I was busy with my lovelife and career in 2016 that I didn't pursue my dream. I had several reasons not to and I was adamant I will really survive. However, being imprisoned on that room with several other older colleagues, all the things I ever thought had crossed my mind.

It was really sad seeing all of them wishing they'd see their family, them lamenting that if it weren't for the big need of money they would have chosen to retire or work in the agricultural field (most of them owns several pieces of land by generations and though not quite large to be considered rich enough). I saw them being all hopeless as we were quarantined due to a local outbreak for the first time in our town.

That was the first time I saw their tear-stricken faces, their tired auras and the need for rest but they have children, they owe loans to banks and their husbands are earning next to nothing. They had to take on the reins of working because their husbands can't, won't or will never be able to work again. It was hard. They are paid constantly but it would never get bigger. And that's when I asked my self... do I plan to stay here forever? Don't get me wrong, government service pays big but the question is, when will you be able to enter? You will earn big during working, earn pension after but it would take the toll on you. 

I then took on my passion for learning. Stupid as I may be sometimes, but I hunger to learn new things. It was fascinating trying and knowing things I don't know, I even had a thing once for coding but I erased it as it would take me a few years to learn it on my own. My passion is to learn and taking up Medicine will eventually lead me to it. With this I had my core reason.

And a young 24-year old me thought about this for the next 19 days in quarantine.


When I got out, the first thing I did was to check on my college classmates. Most of them who works are now travelling, getting engaged or in other businesses, only few of them took up medicine and who's accounts are silent or dried up I don't even know if they are active anymore. This reminded me of the saying, "If you want to be great, you must disappear."

This was a road less taken.

I checked on NMAT and their registration period would already be in 2 days. I had to decide. And I secretly took the exam, paying everything straight from my minimum jobs wallet. I had to lie in their faces of why I had to go home early from work, of why I don't stay up late in drinking and binging sessions with my bros and why I had to lock up myself every night, working my ass off studying except for Sundays.

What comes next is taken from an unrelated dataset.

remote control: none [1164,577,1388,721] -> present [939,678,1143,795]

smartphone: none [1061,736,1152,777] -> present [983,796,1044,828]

(For those taking up NMAT (Online Exam) in PH, goodluck! Notes are available online, I can point you to some references I used.)

I took it last January 30 and passed with 87 as my score. It was not that good but it was not bad too. My previous NMAT was 68, so for me, that was a wow factor. Four years working on the job and zero interaction with those test items, a few weeks of studying and pulling 87 was an achievement for me. It won't be great for you but it was great for me. XD

Fast forward and now, I am trying to apply in an infamous school known for their streaks of topnotcher physicians. I hope I get on with my dream school and start a new chapter of my life, this time with my dream and a decision with my choice. The feeling is different, it's exhilarating. It's like I've been waiting for this for all of my life. And this feeling was different when I was taking my Master's degree, failed or pass, it was as if 'nah, it's fine I will try harder again'.

So this must be the feeling of eagerness, of striving for things you yourself chose.


I won't promise to be frequent but I would try to revive this page time by time.